05 September 2021 - 00:00
Last week, De Oliveira announced the discovery of the C.1.2 variant in SA. Scientists say it's unlikely to reduce the efficacy of the two vaccines and so far it accounts for 3% of cases but is climbing.
Last week, De Oliveira announced the discovery of the C.1.2 variant in SA. Scientists say it's unlikely to reduce the efficacy of the two vaccines and so far it accounts for 3% of cases but is climbing.
Image: 123RF/perig76

The original SARS-CoV-2 virus, first detected in Wuhan, China, in late 2019, was first detected in SA in March 2020.

According to professor Tulio de Oliveira, early genomic surveillance showed "hundreds, maybe thousands, of introductions into SA" happened around the same time.
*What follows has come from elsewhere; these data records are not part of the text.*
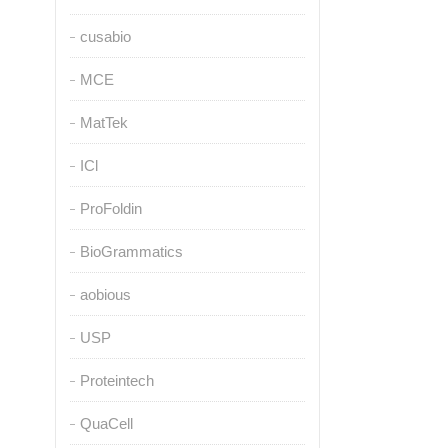
cusabio
MCE
MatTek
ICl
ProFoldin
BioGrammatics
aobious
USP
Proteintech
QuaCell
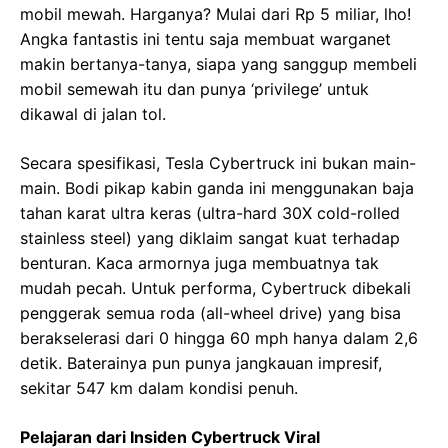
mobil mewah. Harganya? Mulai dari Rp 5 miliar, lho!
Angka fantastis ini tentu saja membuat warganet
makin bertanya-tanya, siapa yang sanggup membeli
mobil semewah itu dan punya ‘privilege’ untuk
dikawal di jalan tol.
Secara spesifikasi, Tesla Cybertruck ini bukan main-
main. Bodi pikap kabin ganda ini menggunakan baja
tahan karat ultra keras (ultra-hard 30X cold-rolled
stainless steel) yang diklaim sangat kuat terhadap
benturan. Kaca armornya juga membuatnya tak
mudah pecah. Untuk performa, Cybertruck dibekali
penggerak semua roda (all-wheel drive) yang bisa
berakselerasi dari 0 hingga 60 mph hanya dalam 2,6
detik. Baterainya pun punya jangkauan impresif,
sekitar 547 km dalam kondisi penuh.
Pelajaran dari Insiden Cybertruck Viral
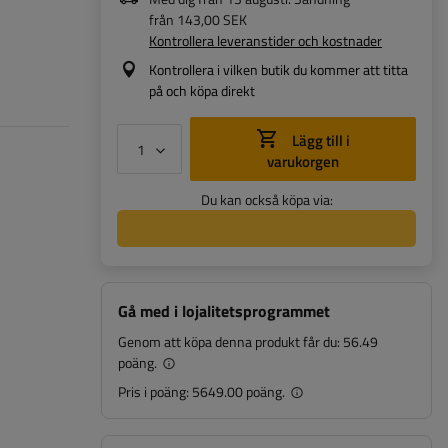
från
143,00 SEK
Kontrollera leveranstider och kostnader
Kontrollera i vilken butik du kommer att titta
på och köpa direkt
Lägg till i
varukorgen
Du kan också köpa via:
Gå med i lojalitetsprogrammet
Genom att köpa denna produkt får du:
56.49
poäng.
Pris i poäng:
5649.00 poäng.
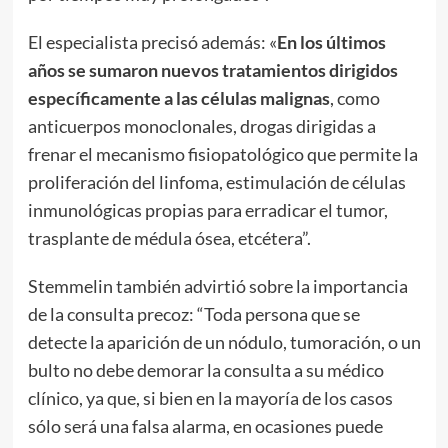
El especialista precisó además: «
En los últimos
años se sumaron nuevos tratamientos dirigidos
específicamente a las células malignas
, como
anticuerpos monoclonales, drogas dirigidas a
frenar el mecanismo fisiopatológico que permite la
proliferación del linfoma, estimulación de células
inmunológicas propias para erradicar el tumor,
trasplante de médula ósea, etcétera”.
Stemmelin también advirtió sobre la importancia
de la consulta precoz: “Toda persona que se
detecte la aparición de un nódulo, tumoración, o un
bulto no debe demorar la consulta a su médico
clínico, ya que, si bien en la mayoría de los casos
sólo será una falsa alarma, en ocasiones puede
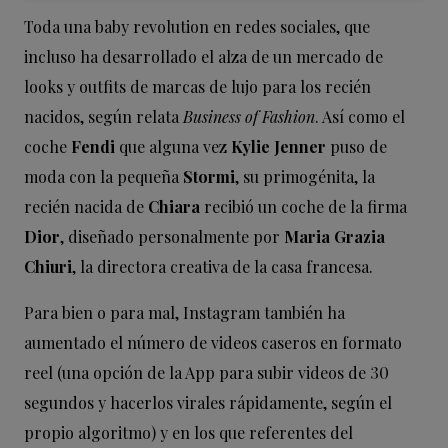
Toda una baby revolution en redes sociales, que
incluso ha desarrollado el alza de un mercado de
looks y outfits de marcas de lujo para los recién
nacidos, según relata
Business of Fashion
. Así como el
coche
Fendi
que alguna vez
Kylie Jenner
puso de
moda con la pequeña
Stormi
, su primogénita, la
recién nacida de
Chiara
recibió un coche de la firma
Dior
, diseñado personalmente por
Maria Grazia
Chiuri
, la directora creativa de la casa francesa.
Para bien o para mal, Instagram también ha
aumentado el número de videos caseros en formato
reel (una opción de la App para subir videos de 30
segundos y hacerlos virales rápidamente, según el
propio algoritmo) y en los que referentes del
Of those, "80% came from Europe, which made sense since 80% of air traffic to Africa goes through Europe".

Imported cases quickly turned to local transmissions, and though three different lineages were identified in the first wave, none dominated.

All that changed in late 2020. In October, a new variant was detected in the Eastern Cape. It was quickly analysed as its presence grew, and was eventually named the Beta variant and was said to have originated in SA.

By December, it was listed by the World Health Organisation as a variant of concern.

"It spread fast and caused a massive second wave," said De Oliveira.

Meanwhile, another variant - thought to have begun in India and dubbed Delta - reached SA. At first it showed low numbers, but this variant quickly took over.

After a hiatus, the third wave had begun, starting in inland provinces and spreading all over, leaving tens of thousands dead.

Last week, De Oliveira announced the discovery of the C.1.2 variant in SA. Scientists say it's unlikely to reduce the efficacy of the two vaccines and so far it accounts for 3% of cases but is climbing.

C.1.2 has some concerning mutations not present in current variants but it also has many that are familiar to scientists and which could make it more transmissible.